Tra te e i tuoi musicisti c’è intesa, supporto e sintonia, non è scontato ed è bellissimo che si riesca a notare anche senza conoscervi bene. Come vi siete ‘scelti’? Saranno loro ad accompagnarti in giro?

La musica è condivisione ed è un rapporto d’amore, se non scatta il colpo di fulmine non gira bene! Con me sul palco del concertone ha suonato la chitarra Zo Vivaldi e Moonet il basso, entrambi hanno un progetto artistico e sono super cantautori. Alla batteria Unbertoprimo, che è il mio migliore amico, il mio braccio destro nella scrittura e nella vita di tutti i giorni.

Le tue canzoni partono dalla scrittura del testo e poi arriva la musica o viceversa? Di solito hai bisogno di rimanere sola o chiedi pareri, consigli, modifiche anche a chi suona con te?

Generalmente mi risuona in testa un motivetto associato a delle parole. Parto da quello spunto e scavo dentro di me. Faccio fare le radici ai sentimenti che provo e quando sboccia il fiore lo colgo, e lo descrivo nella canzone. Il mio specchio è Davide aka Unbertoprimo, insieme a lui lavoro alla scrittura e alla produzione dei pezzi alla quale si aggiunge Alessandro Di Sciullo. Siamo una squadra e remiamo tutti nella stessa direzione.

Quando scrivi pensi anche già all’immaginario estetico e visivo del pezzo? Laurea in Scienze della Moda e del Costume a parte, è evidente che tu sia appassionata di moda, vintage, colori e ‘bellezza’!

L’immaginario estetico è una parte imprescindibile della canzone stessa, perché per me la musica è un contenitore: i miei sentimenti sono il soggetto e la melodia, i testi, l’immaginario estetico sono il mezzo per farli uscire fuori di me.
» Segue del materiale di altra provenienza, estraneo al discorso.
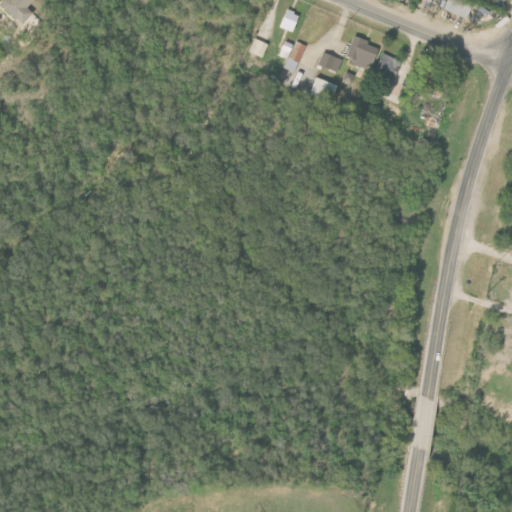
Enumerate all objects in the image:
building: (463, 7)
building: (19, 8)
building: (291, 20)
road: (425, 33)
building: (259, 47)
building: (363, 53)
building: (292, 54)
building: (331, 61)
road: (510, 63)
building: (389, 66)
building: (8, 68)
building: (322, 90)
road: (458, 224)
road: (484, 245)
road: (478, 303)
road: (423, 424)
road: (414, 481)
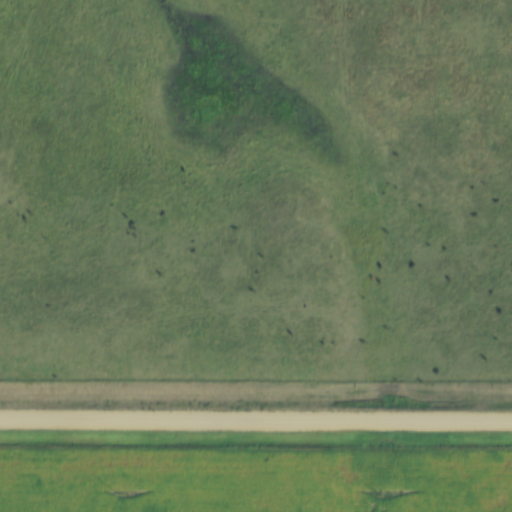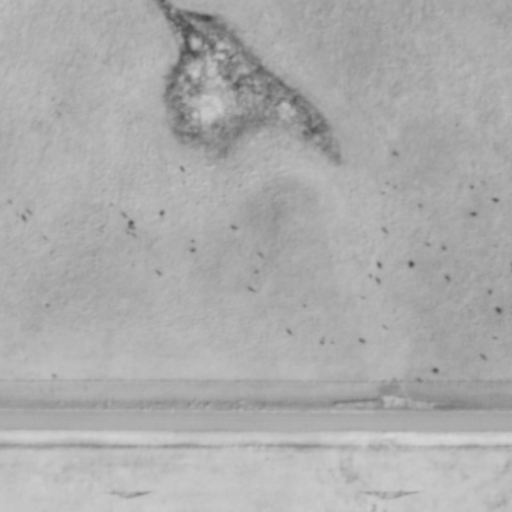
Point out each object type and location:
road: (255, 427)
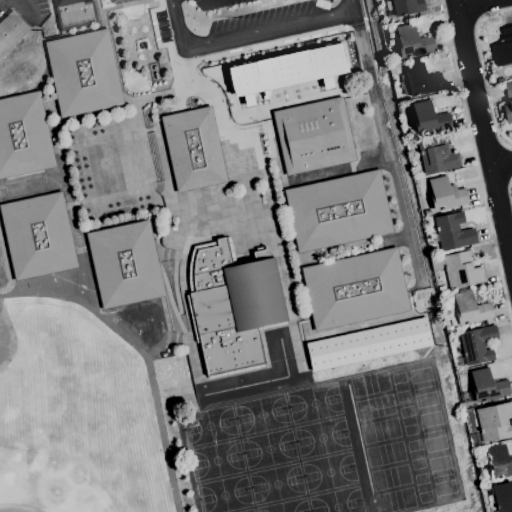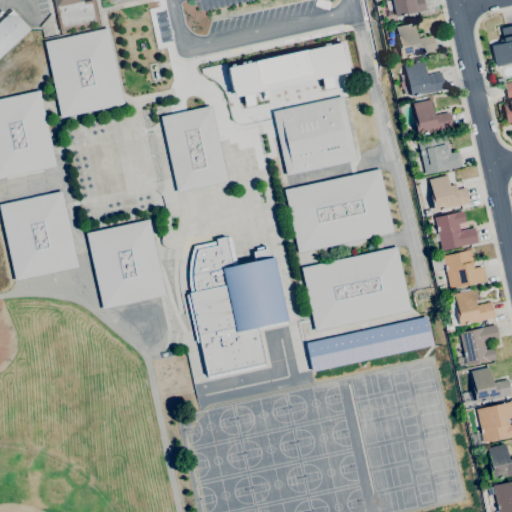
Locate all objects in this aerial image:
road: (174, 0)
road: (350, 4)
road: (485, 5)
building: (403, 6)
building: (404, 6)
building: (72, 13)
building: (74, 13)
road: (176, 23)
road: (267, 28)
building: (10, 30)
building: (10, 31)
building: (410, 41)
building: (409, 43)
building: (502, 47)
building: (502, 48)
building: (154, 68)
building: (288, 69)
building: (82, 73)
building: (83, 73)
building: (155, 76)
building: (419, 79)
building: (420, 80)
building: (498, 80)
building: (507, 89)
building: (508, 89)
road: (489, 94)
building: (506, 110)
building: (507, 111)
building: (427, 118)
building: (428, 118)
road: (485, 121)
building: (23, 135)
building: (313, 135)
building: (23, 136)
building: (312, 136)
road: (384, 143)
building: (192, 149)
building: (193, 149)
building: (435, 155)
building: (436, 155)
road: (477, 162)
road: (505, 166)
building: (444, 194)
building: (444, 194)
building: (336, 211)
building: (337, 211)
building: (452, 231)
building: (452, 231)
building: (36, 236)
building: (37, 236)
building: (123, 264)
building: (124, 264)
building: (456, 269)
building: (460, 270)
building: (353, 289)
building: (354, 289)
building: (440, 289)
building: (446, 295)
building: (440, 296)
building: (231, 306)
building: (445, 306)
building: (230, 307)
building: (468, 308)
building: (469, 310)
building: (448, 330)
building: (368, 343)
building: (367, 344)
building: (476, 344)
building: (477, 345)
park: (22, 361)
building: (485, 386)
building: (485, 386)
building: (493, 421)
building: (498, 461)
building: (498, 462)
park: (47, 483)
building: (502, 496)
building: (502, 496)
Sono appassionata delle cose che amo, mi piace seguire quello che mi attrae indipendentemente se piace agli altri, deve piacere a me, prima di tutto, è uno dei modi che ho per farmi del bene.

Scrivere in italiano e scrivere in inglese: quali sono i punti di forza e di debolezza dell’uno e dell’altro per te? 
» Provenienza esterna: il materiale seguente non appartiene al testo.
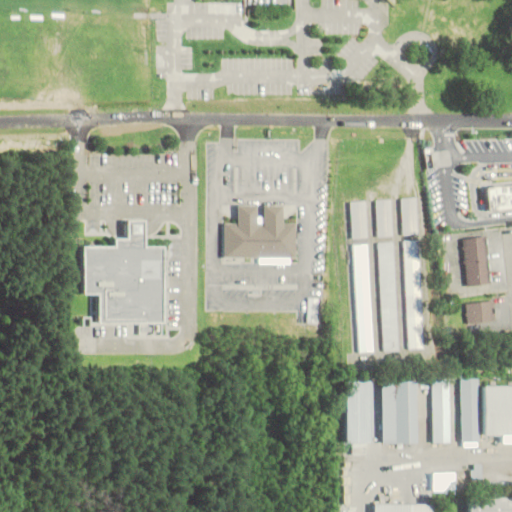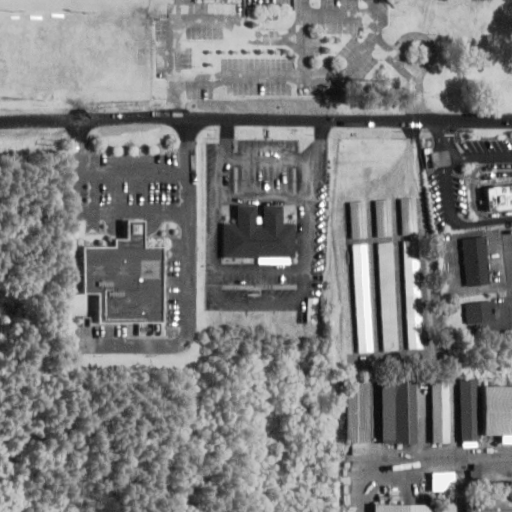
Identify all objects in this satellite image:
road: (255, 119)
building: (498, 192)
building: (459, 201)
building: (409, 216)
building: (409, 216)
building: (383, 217)
building: (357, 218)
building: (383, 218)
building: (357, 219)
building: (257, 234)
building: (257, 234)
building: (476, 260)
building: (476, 260)
building: (124, 279)
building: (120, 281)
building: (414, 294)
building: (414, 294)
building: (388, 296)
building: (388, 296)
building: (362, 297)
building: (362, 298)
building: (480, 311)
building: (480, 312)
building: (497, 407)
building: (440, 410)
building: (440, 410)
building: (484, 410)
building: (398, 412)
building: (398, 412)
building: (356, 416)
building: (443, 483)
building: (443, 483)
building: (487, 494)
building: (490, 503)
building: (401, 507)
building: (401, 507)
Scrivere in italiano non ha punti deboli, è meraviglioso e non ha rivali, nemmeno l’inglese che è considerata la lingua più musicale di tutte. La cosa più difficile non è la lingua secondo me, è stabilire quanto vuoi metterti a nudo. È più personale che artistica la questione.

Gino Paoli, Raffaella Carrà sono due nomi importantissimi della nostra storia, a cui pensavi durante la scrittura di Sì,Signorina. Io, però, sono curiosa di sapere se ci sono artisti di oggi che ti ispirano o che ti affascinano.
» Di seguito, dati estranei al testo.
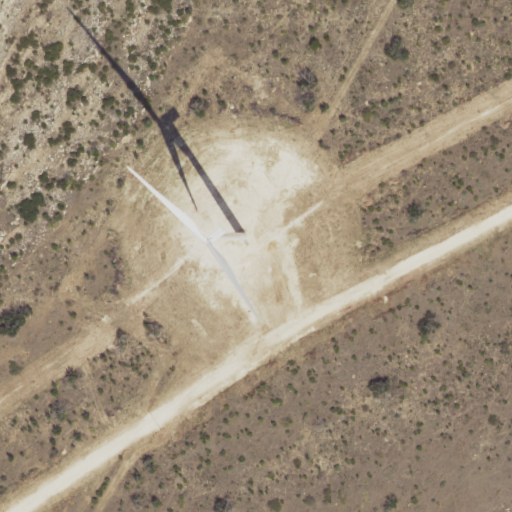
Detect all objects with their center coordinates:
wind turbine: (236, 230)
Mi affascina tantissimo Venerus, il suo magico mondo musicale è incantevole, inoltre sono rimasta piacevolmente colpita dal live di Rkomi, un treno. Amo poi Calcutta e i Baustelle.

Il lavoro al nuovo album come procede? La Radio e Sì, signorina ne faranno parte? Noi lo aspettiamo!

C’è il titolo dell’album, ci sono le canzoni, anche se ne sto scrivendo altre e la scaletta cambia. La Radio e Si, signorina ne faranno parte senz’altro! Non vedo l’ora.